Светлый фон

Милашевский был интересным собеседником и прекрасным рассказчиком, но свои воспоминания предпочитал читать слушателям по написанному тексту, временами, в наиболее острых местах, лукаво поглядывая на них, проверяя произведенное впечатление.

Писал он легко, не затрудняясь в подборе слов и выражений, — почти так, как говорил. Эта живая интонация рассказчика прекрасно чувствуется теми, кому приходилось его слышать, в его опубликованных воспоминаниях, прежде всего в книге «Вчера, позавчера». По этой причине они сильно проигрывали в чтении других, даже артистов-чтецов, как это бывало на вечерах в ЦДРИ и Доме художника: внося свои интонации, чтецы лишали текст обаяния авторского голоса.

Будучи человеком увлекающимся, он был не всегда объективен, часто пристрастен, а иногда не совсем точен, но его воспоминания настолько живо и красочно написаны, что в мемуарной литературе трудно найти что-нибудь подобное, что читалось бы всеми с начала до конца с таким захватывающим, неослабевающим интересом.

Многие не любят писать письма. Милашевский писал их охотно и часто. Сколько его писем хранится, наверное, у его знакомых! И длинных, серьезных и интересных, в которых он говорит о вопросах искусства, и коротких, поздравительных, и шутливых, с замысловатым росчерком подписи, занимавшей иногда целую страницу и заканчивавшейся петушком или уточкой, выведенными одной линией, не отрывая пера от бумаги, подобным встречающимся в старинных рукописях.

Некоторые художники мучительно думают о том, что и как им изобразить. Для Милашевского таких вопросов не существовало. Наоборот: ему всегда приходилось сдерживать свое творческое воображение. Начиная иллюстрировать книгу или готовя ее к переизданию, он никогда не мог уложиться в намеченные ранее рамки. Его все время одолевали новые идеи, новые замыслы. Ему всегда хотелось сделать дополнительно еще и то, и это — новые иллюстрации, новые заставки, концовки, книжные украшения, лучшие и более интересные, чем прежние, или хотя бы пририсовать что-нибудь к старому рисунку.
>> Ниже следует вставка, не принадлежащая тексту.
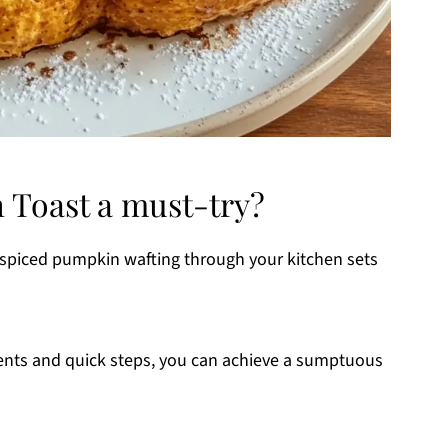
 Toast a must-try?
 spiced pumpkin wafting through your kitchen sets
ients and quick steps, you can achieve a sumptuous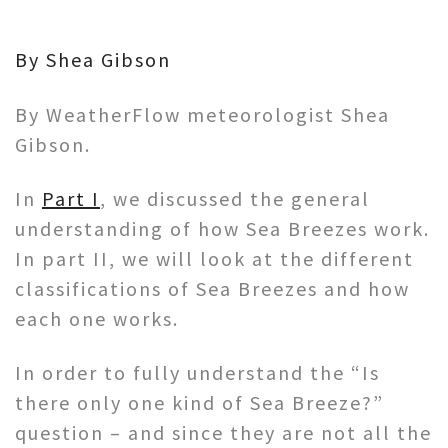
By Shea Gibson
By WeatherFlow meteorologist Shea
Gibson.
In
Part I
, we discussed the general
understanding of how Sea Breezes work.
In part II, we will look at the different
classifications of Sea Breezes and how
each one works.
In order to fully understand the “Is
there only one kind of Sea Breeze?”
question – and since they are not all the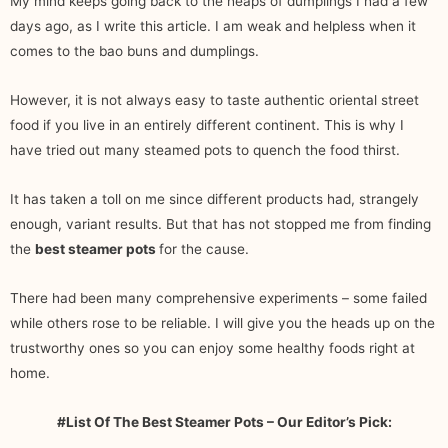
My mind keeps going back to the heaps of dumplings I had a few
days ago, as I write this article. I am weak and helpless when it
comes to the bao buns and dumplings.
However, it is not always easy to taste authentic oriental street
food if you live in an entirely different continent. This is why I
have tried out many steamed pots to quench the food thirst.
It has taken a toll on me since different products had, strangely
enough, variant results. But that has not stopped me from finding
the
best steamer pots
for the cause.
There had been many comprehensive experiments – some failed
while others rose to be reliable. I will give you the heads up on the
trustworthy ones so you can enjoy some healthy foods right at
home.
#List Of The Best Steamer Pots – Our Editor’s Pick: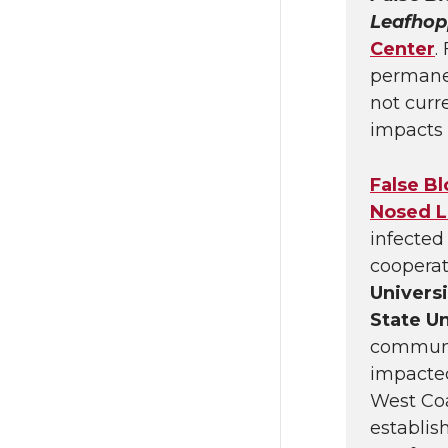
Leafhop
Center
.
permanent
not curre
impacts 
False B
Nosed L
infected 
cooperat
Univers
State Un
communic
impacted
West Coa
establis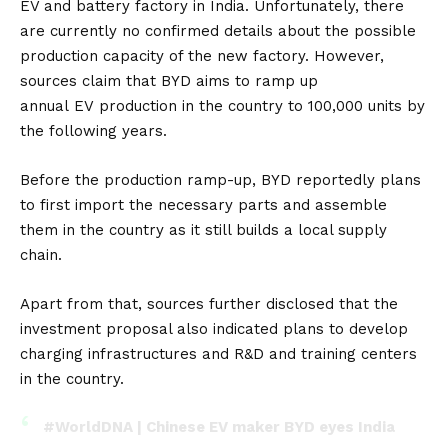
EV and battery factory in India. Unfortunately, there
are currently no confirmed details about the possible
production capacity of the new factory. However,
sources claim that BYD aims to ramp up
annual
EV
production in the country to 100,000 units by
the following years.
Before the production ramp-up, BYD reportedly plans
to first import the necessary parts and assemble
them in the country as it still builds a local supply
chain.
Apart from that, sources further disclosed that the
investment proposal also indicated plans to develop
charging infrastructures and R&D and training centers
in the country.
#WorldDNA
| Chinese EV maker BYD eyes India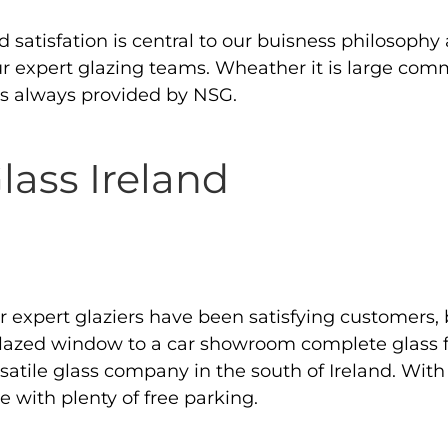
atisfation is central to our buisness philosophy 
our expert glazing teams. Wheather it is large com
e is always provided by NSG.
ass Ireland
expert glaziers have been satisfying customers, 
 glazed window to a car showroom complete glass fi
tile glass company in the south of Ireland. With
 with plenty of free parking.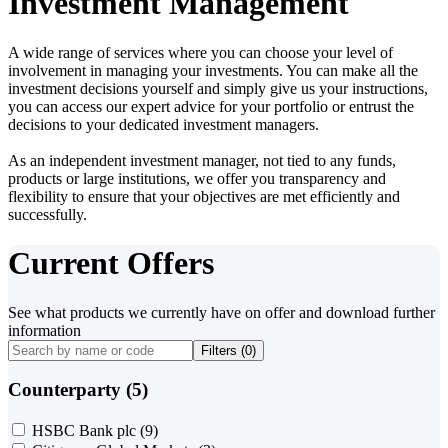
Investment Management
A wide range of services where you can choose your level of
involvement in managing your investments. You can make all the
investment decisions yourself and simply give us your instructions,
you can access our expert advice for your portfolio or entrust the
decisions to your dedicated investment managers.
As an independent investment manager, not tied to any funds,
products or large institutions, we offer you transparency and
flexibility to ensure that your objectives are met efficiently and
successfully.
Current Offers
See what products we currently have on offer and download further
information
Filters (
0
)
Counterparty (5)
HSBC Bank plc
(9)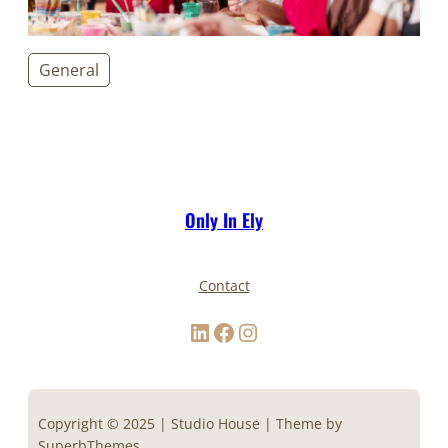
General
Only In Ely
Contact
LinkedIn
Facebook
Instagram
Copyright © 2025 | Studio House | Theme by
SuperbThemes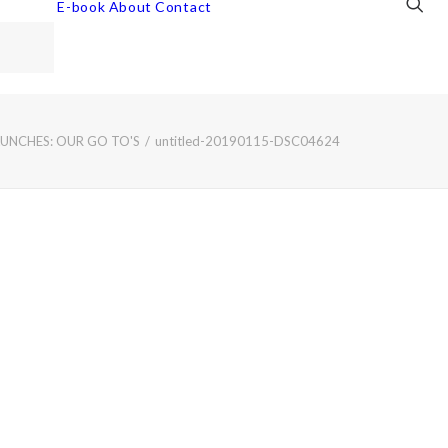
E-book
About
Contact
LUNCHES: OUR GO TO'S
untitled-20190115-DSC04624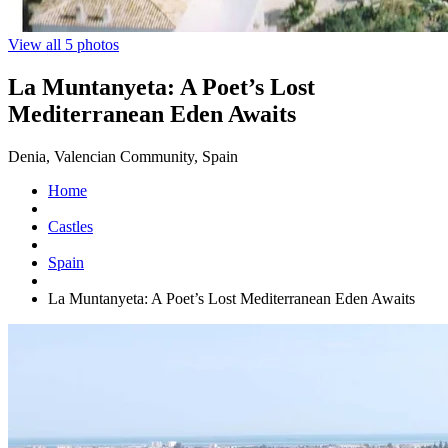
View all 5 photos
La Muntanyeta: A Poet’s Lost
Mediterranean Eden Awaits
Denia, Valencian Community, Spain
Home
Castles
Spain
La Muntanyeta: A Poet’s Lost Mediterranean Eden Awaits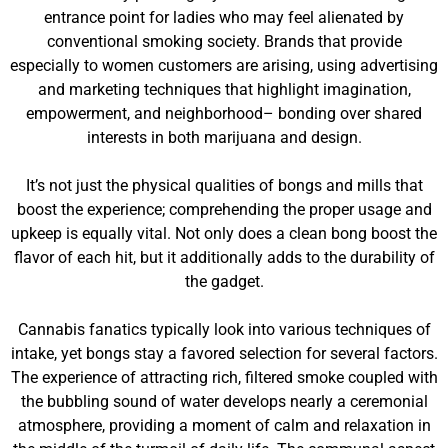
entrance point for ladies who may feel alienated by
conventional smoking society. Brands that provide
especially to women customers are arising, using advertising
and marketing techniques that highlight imagination,
empowerment, and neighborhood– bonding over shared
interests in both marijuana and design.
It’s not just the physical qualities of bongs and mills that
boost the experience; comprehending the proper usage and
upkeep is equally vital. Not only does a clean bong boost the
flavor of each hit, but it additionally adds to the durability of
the gadget.
Cannabis fanatics typically look into various techniques of
intake, yet bongs stay a favored selection for several factors.
The experience of attracting rich, filtered smoke coupled with
the bubbling sound of water develops nearly a ceremonial
atmosphere, providing a moment of calm and relaxation in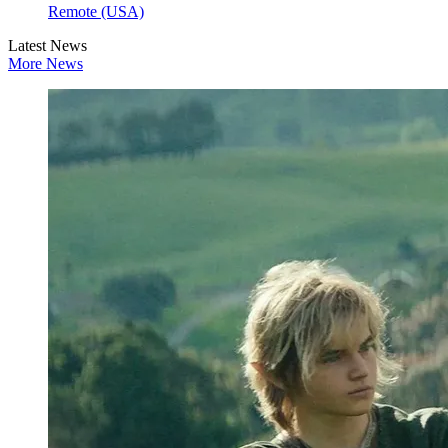
Remote (USA)
Latest News
More News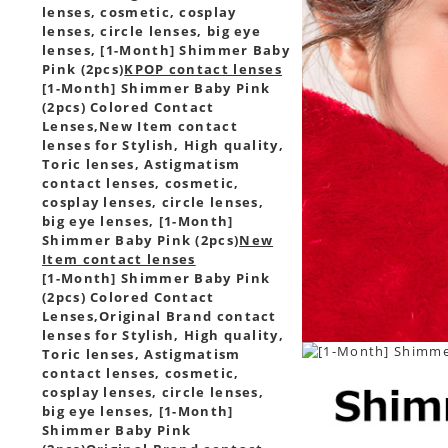
lenses, cosmetic, cosplay
lenses, circle lenses, big eye
lenses, [1-Month] Shimmer Baby
Pink (2pcs)
KPOP contact lenses
[1-Month] Shimmer Baby Pink
(2pcs) Colored Contact
Lenses,
New Item contact
lenses for Stylish, High quality,
Toric lenses, Astigmatism
contact lenses, cosmetic,
cosplay lenses, circle lenses,
big eye lenses, [1-Month]
Shimmer Baby Pink (2pcs)
New
Item contact lenses
[1-Month] Shimmer Baby Pink
(2pcs) Colored Contact
Lenses,
Original Brand contact
lenses for Stylish, High quality,
Toric lenses, Astigmatism
contact lenses, cosmetic,
cosplay lenses, circle lenses,
big eye lenses, [1-Month]
Shimmer Baby Pink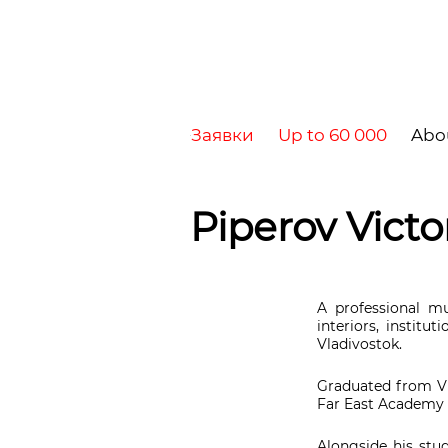
Заявки
Up to 60 000
Abo
Piperov Victo
A professional m
interiors, institu
Vladivostok.
Graduated from Vl
Far East Academy o
Alongside his stud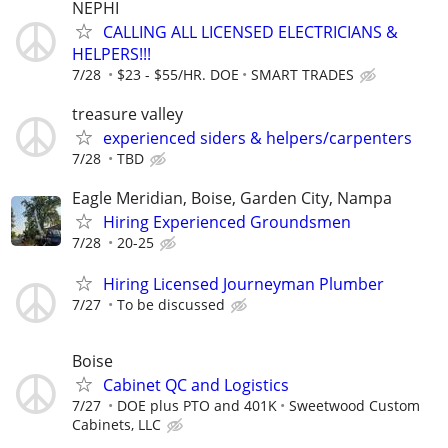
NEPHI
CALLING ALL LICENSED ELECTRICIANS &
HELPERS!!!
7/28
$23 - $55/HR. DOE
SMART TRADES
treasure valley
experienced siders & helpers/carpenters
7/28
TBD
Eagle Meridian, Boise, Garden City, Nampa
Hiring Experienced Groundsmen
7/28
20-25
Hiring Licensed Journeyman Plumber
7/27
To be discussed
Boise
Cabinet QC and Logistics
7/27
DOE plus PTO and 401K
Sweetwood Custom
Cabinets, LLC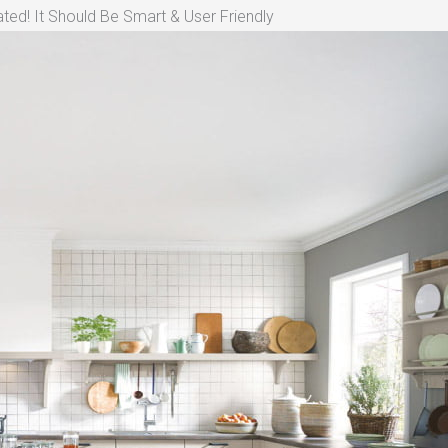
ted! It Should Be Smart & User Friendly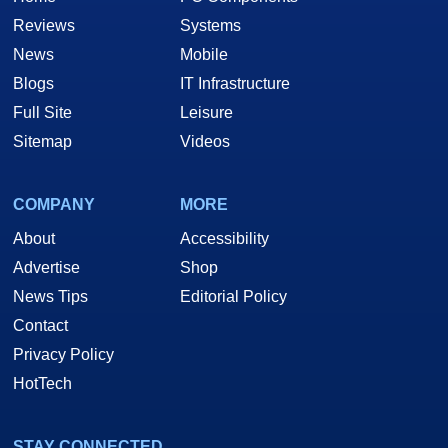
Reviews
Systems
News
Mobile
Blogs
IT Infrastructure
Full Site
Leisure
Sitemap
Videos
COMPANY
MORE
About
Accessibility
Advertise
Shop
News Tips
Editorial Policy
Contact
Privacy Policy
HotTech
STAY CONNECTED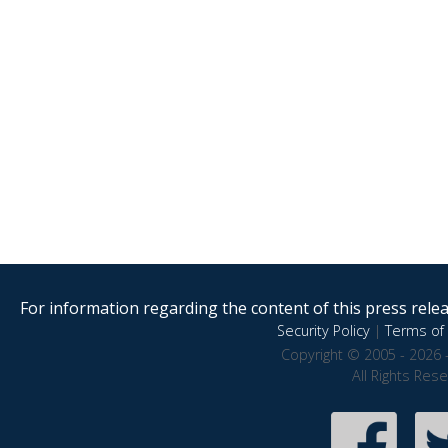
For information regarding the content of this press releas
Security Policy
|
Terms of 
Copyright © 2005 - 2026 
All Rights Res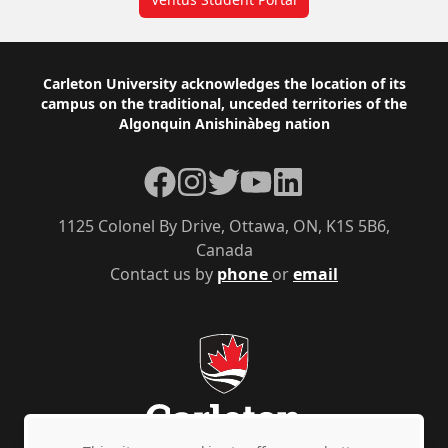
Footer
Carleton University acknowledges the location of its
campus on the traditional, unceded territories of the
Algonquin Anishinàbeg nation
Facebook
Instagram
Twitter
YouTube
LinkedIn
1125 Colonel By Drive, Ottawa, ON, K1S 5B6,
Canada
Contact us by
phone
or
email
Он не принадлежал к числу тех, кто подолгу обдумывает свои произведения, с трудом начинает, по многу раз переделывает, уничтожает или бросает незаконченным сделанное. Работал он стремительно. Казалось, что он рисует не кистью, не карандашом или пером, а молниеносными ударами острия шпаги. Да это так и было, только более прозаично: свои быстрые, нервные рисунки он делал часто концом отточенной спички, делал сразу, без поправок и переделок.

Он был как туго натянутая струна, чутко отзывающаяся на каждое звучание окружающего мира. Жадное внимание к жизни во всех ее проявлениях и неутолимая жажда новых впечатлений были у него слишком сильны, чтобы их анализировать и философски осмысливать.